On Saturday I took Heidi with me to our stake’s family history jamboree. She did so well. I got her up early, and the conference was seven hours long- but she did great. We packed fairy books and coloring books and the Friend and the story iPod with headphones.

My mom used to take me with her to things like this. I would go to the Family History Center with her to do family history, and I even helped a little bit. She also took me to high school debates when she worked as a judge, and so I heard older kids talking about weapons of mass destruction and the American Psychological Society (he said it was abbreviated ASS). It was interesting, and no one else my age was learning that stuff.

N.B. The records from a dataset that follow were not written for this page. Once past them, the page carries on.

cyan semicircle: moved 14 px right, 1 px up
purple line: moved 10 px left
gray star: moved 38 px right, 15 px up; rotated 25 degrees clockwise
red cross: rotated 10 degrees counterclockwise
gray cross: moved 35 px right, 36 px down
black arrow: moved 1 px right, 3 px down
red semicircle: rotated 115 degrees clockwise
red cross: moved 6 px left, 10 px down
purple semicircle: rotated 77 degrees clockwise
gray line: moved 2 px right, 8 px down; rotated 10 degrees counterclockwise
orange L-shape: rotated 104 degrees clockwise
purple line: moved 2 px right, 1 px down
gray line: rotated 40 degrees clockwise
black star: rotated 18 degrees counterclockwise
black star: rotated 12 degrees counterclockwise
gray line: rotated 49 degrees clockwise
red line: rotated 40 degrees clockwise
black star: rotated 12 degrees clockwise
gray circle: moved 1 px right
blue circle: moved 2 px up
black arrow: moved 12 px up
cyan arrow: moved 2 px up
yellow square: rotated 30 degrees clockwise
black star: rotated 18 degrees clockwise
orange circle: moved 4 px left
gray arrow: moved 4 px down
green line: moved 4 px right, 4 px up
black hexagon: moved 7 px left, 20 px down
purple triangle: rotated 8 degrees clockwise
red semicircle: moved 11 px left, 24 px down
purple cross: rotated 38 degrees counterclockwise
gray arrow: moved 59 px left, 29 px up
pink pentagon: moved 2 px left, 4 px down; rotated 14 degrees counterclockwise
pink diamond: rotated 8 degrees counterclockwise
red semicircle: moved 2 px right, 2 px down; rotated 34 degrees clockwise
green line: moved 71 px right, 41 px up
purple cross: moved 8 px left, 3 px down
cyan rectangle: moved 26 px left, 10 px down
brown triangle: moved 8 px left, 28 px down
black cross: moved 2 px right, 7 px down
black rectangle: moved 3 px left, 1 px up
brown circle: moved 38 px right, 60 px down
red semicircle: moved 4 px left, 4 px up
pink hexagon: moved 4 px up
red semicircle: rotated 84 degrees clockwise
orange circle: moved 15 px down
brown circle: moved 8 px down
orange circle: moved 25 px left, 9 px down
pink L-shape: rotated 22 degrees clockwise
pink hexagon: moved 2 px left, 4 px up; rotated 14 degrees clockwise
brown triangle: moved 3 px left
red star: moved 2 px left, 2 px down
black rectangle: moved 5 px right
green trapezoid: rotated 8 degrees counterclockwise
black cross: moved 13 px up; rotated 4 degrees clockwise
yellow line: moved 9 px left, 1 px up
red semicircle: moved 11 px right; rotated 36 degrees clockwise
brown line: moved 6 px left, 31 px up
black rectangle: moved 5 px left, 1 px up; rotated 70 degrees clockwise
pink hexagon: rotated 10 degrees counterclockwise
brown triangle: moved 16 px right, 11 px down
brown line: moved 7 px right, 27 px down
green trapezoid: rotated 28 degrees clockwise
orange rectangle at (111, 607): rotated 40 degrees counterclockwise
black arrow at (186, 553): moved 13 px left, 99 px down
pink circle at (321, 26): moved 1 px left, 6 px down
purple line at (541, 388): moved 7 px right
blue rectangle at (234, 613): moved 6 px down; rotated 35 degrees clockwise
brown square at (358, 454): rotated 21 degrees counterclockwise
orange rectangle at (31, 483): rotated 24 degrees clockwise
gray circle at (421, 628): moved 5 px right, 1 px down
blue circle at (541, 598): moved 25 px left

Of course Heidi didn’t pick up everything there was to pick up, but she has started to become interested in family history. This morning I was doing some family history before breakfast and she sat next to me and watched and gave suggestions while I worked. We were looking at a marriage record and I didn’t know what a certain word said. It was the word between the bride and groom. When we were on another place on the page, Heidi saw that same word between other brides and grooms and went back to our family and said, “It’s and! I know from looking up there.” So the hamster is scurrying in her head, I guess.

Top Five Things I Learned:

  1. Ask questions to people who like answering questions. Court house workers are grumpy because they don’t get paid enough to deal with criminals and lawyers all day and they really don’t get paid enough to dig through dusty files. So try not to expect them to help you for free all day. Ask to speak to someone else if they aren’t able to help you. Or, use Facebook! There are community pages where you can post your question and several people will answer really quickly. Call the county’s genealogoical society and people will be happy to help you. Also take a look at the Photo Restoration Free Service on Facebook.

  2. If your family member’s name was butchered on a record, you won’t find it if you search with it spelled correctly. Try multiple searches with different combinations of information. And don’t search the entire website all at once. Navigate to a specific collection you think they might be in, and search that.

  3. Military research is a thing. If an ancestor was eligible to fight in a war, find his records. It helps to find his service number to better identify him. Also find his regiment, so you know what battles he fought in. I’ve focused my family history month on military records, and I have found a lot of success using Ancestry.com.

  4. I was reminded again about the [Family Search Wiki] (https://familysearch.org/wiki/en/Main_Page). A better way to do family history is to choose a family, find out what you can about them, then look in specific collections that pertain to them. Towns, counties, states, wars, and other special situations have their own records and you’ll find better, more organized results. The wiki can help you learn what kinds of records are out there. While we are talking about wikis, Wikipedia is also your friend to find out county, town, and regiment histories.

  5. I just discovered Record Seek, which is amazing. It is difficult to save a source from another website onto Family Search because you have to fill in so many complicated boxes. But with Record Seek, you just push a button and type in a few easy boxes and then a source in Family Search is created! They do all the citation formatting for you. I’m a fan.